- The timing of both Atlantic Sunrise and Rover Phase 2 will be pivotal in determining how much more of a step-up in production we can see this summer beyond the 27 bcf/d flows from Appalachia as of late. There is still room to grow production above the current run rate, but our forecast requires at least one of these large-scale projects to enter service this cooling season.
- Our forecast of a 1.70 $/mmbtu discount at Waha is informed by how full vs capacity flows are already on the north, west and east routes out of the Permian, together with the downstream delays in the Mexican market that prevent marked growth from volumes currently flowing south. Flaring volumes and some potential shut-ins can absorb some excess capacity above and beyond current takeaway.
- As the shoulder season is underway, albeit late and abbreviated, and peak cooling season is a matter of weeks away, the levers of demand will be limited to structural demand growth from LNG feedgas, pipeline exports to Mexico and the industrial sector, as well as from power.
- We expect growth in power sector gas demand reach just above 2.0. bcf/d y/y from May-October. The combination of a return to normal weather, vs the cooler 2017 summer, lower delivered gas prices in most of the key consuming regions, coal-fired plant retirements in the past year, and the buildout of new CCGT plants will serve to boost demand by some 2.0 bcf/d y/y.

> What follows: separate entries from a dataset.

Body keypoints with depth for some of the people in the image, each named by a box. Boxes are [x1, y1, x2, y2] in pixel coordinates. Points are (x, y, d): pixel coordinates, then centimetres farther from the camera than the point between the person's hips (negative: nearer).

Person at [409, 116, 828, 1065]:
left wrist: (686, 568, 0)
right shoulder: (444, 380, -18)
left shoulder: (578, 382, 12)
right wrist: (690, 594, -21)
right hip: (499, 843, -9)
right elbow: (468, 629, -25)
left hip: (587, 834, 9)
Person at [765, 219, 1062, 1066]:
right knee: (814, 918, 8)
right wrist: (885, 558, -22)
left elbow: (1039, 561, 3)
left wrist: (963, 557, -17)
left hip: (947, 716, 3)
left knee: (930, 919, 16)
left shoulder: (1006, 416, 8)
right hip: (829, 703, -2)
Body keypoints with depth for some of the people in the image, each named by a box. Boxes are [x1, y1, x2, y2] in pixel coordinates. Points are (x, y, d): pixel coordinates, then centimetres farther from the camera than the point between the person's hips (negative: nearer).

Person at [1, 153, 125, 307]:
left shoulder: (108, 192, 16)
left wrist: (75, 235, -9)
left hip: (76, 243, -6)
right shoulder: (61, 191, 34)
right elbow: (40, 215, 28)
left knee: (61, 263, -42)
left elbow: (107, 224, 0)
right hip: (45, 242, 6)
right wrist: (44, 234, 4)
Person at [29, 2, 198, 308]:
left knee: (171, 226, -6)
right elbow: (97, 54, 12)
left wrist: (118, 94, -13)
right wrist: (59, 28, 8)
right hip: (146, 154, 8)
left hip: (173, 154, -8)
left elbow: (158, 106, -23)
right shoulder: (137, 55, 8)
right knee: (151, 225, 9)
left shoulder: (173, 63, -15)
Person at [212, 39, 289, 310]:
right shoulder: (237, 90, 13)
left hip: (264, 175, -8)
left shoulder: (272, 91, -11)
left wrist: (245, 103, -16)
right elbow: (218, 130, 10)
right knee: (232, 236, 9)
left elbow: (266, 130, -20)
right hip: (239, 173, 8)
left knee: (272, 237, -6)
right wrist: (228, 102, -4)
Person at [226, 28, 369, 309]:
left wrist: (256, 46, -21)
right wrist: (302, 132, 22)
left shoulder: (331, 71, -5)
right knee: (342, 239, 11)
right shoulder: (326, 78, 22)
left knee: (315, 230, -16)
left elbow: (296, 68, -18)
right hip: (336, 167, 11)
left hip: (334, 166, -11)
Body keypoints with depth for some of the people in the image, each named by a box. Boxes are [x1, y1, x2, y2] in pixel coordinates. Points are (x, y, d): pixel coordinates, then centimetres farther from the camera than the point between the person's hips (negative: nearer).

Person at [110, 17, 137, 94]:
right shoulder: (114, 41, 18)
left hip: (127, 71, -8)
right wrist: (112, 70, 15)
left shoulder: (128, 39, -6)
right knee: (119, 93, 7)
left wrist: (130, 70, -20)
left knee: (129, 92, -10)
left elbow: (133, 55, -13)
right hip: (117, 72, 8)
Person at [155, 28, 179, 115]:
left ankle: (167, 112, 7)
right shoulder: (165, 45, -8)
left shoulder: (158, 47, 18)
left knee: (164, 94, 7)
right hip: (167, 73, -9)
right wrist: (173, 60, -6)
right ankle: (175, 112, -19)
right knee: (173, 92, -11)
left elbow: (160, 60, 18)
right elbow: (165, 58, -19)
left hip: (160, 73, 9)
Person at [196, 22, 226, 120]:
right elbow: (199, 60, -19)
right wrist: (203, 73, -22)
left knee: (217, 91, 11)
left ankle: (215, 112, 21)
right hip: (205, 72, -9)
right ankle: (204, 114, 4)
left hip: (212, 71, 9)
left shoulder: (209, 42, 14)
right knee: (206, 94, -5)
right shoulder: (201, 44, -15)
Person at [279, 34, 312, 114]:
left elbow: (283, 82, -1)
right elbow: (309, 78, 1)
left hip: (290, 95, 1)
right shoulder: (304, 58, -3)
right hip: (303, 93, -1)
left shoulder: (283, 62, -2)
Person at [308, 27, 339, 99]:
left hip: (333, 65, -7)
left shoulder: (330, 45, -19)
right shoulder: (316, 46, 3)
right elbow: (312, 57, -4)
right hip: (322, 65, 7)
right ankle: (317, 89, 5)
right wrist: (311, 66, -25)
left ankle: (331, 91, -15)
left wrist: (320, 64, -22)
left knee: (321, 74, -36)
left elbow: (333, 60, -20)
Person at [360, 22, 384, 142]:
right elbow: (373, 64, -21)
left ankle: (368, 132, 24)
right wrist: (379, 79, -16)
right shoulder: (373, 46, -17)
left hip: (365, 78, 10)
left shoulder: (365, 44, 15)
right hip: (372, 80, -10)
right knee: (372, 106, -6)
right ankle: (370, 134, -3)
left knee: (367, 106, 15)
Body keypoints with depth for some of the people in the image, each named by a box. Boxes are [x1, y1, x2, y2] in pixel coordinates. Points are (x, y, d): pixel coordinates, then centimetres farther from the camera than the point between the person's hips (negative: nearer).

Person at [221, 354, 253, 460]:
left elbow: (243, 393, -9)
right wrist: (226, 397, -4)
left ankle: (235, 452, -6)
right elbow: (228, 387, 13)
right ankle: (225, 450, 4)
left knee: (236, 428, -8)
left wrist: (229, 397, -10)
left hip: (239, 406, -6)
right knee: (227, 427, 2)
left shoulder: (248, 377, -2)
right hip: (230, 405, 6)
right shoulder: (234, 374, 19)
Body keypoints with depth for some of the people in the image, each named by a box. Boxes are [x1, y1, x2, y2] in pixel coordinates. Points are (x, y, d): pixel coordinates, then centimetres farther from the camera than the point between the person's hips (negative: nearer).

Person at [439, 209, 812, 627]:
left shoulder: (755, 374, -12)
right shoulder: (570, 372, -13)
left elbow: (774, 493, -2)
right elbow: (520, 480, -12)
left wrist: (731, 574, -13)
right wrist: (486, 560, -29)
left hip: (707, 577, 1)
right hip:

Tying it together: Storage and price outlook
- The US gas market’s view seems to be coalescing around a low end-October carryout. Yet, we have not seen any discernible increase in forward prices to suggest the market is pricing in any level of concern about storage adequacy—indeed, prices suggest a high degree of comfort. It would take more than a moderate re-pricing to substantially change our assumptions on the dispatch queue, and the consequent ramifications for end-of-season storage. Gas output has been growing sequentially as April ends, according to flow data. Producer guidance has suggested that Appalachia growth will be skewed toward Q3 18, in line with pipeline in-service dates, so we would expect production to step up as the injection season progresses. It is too early in the season to judge how long supply the market is, especially given how flat US output was over February-May 2017. As production started to ratchet up in June 2017, the true test of supply growth will come later in the season and in lock-step with stated in-service dates for Appalachian infrastructure and our outlook for both tight oil and gas takeaway in the Permian.
- For a marked upward repricing above our 2.70-2.75 $/mmbtu May-October forecast, the supply side would need to see more concrete affirmation of delays to Appalachia infrastructure, even more severe evacuation issues from the Permian than currently anticipated, or other evidence that production estimates were to fall short of our 7.9 bcf/d y/y forecast. On the demand side, upside could come if much hotter-than-normal weather were to materialise and take gains in the power sector above our baseline growth estimate of 2.1 bcf/d y/y. As such, the next significant directional move in price (if any) hinges on the extent of the departure from normal in peak cooling season vs the uptick in supply deliverability.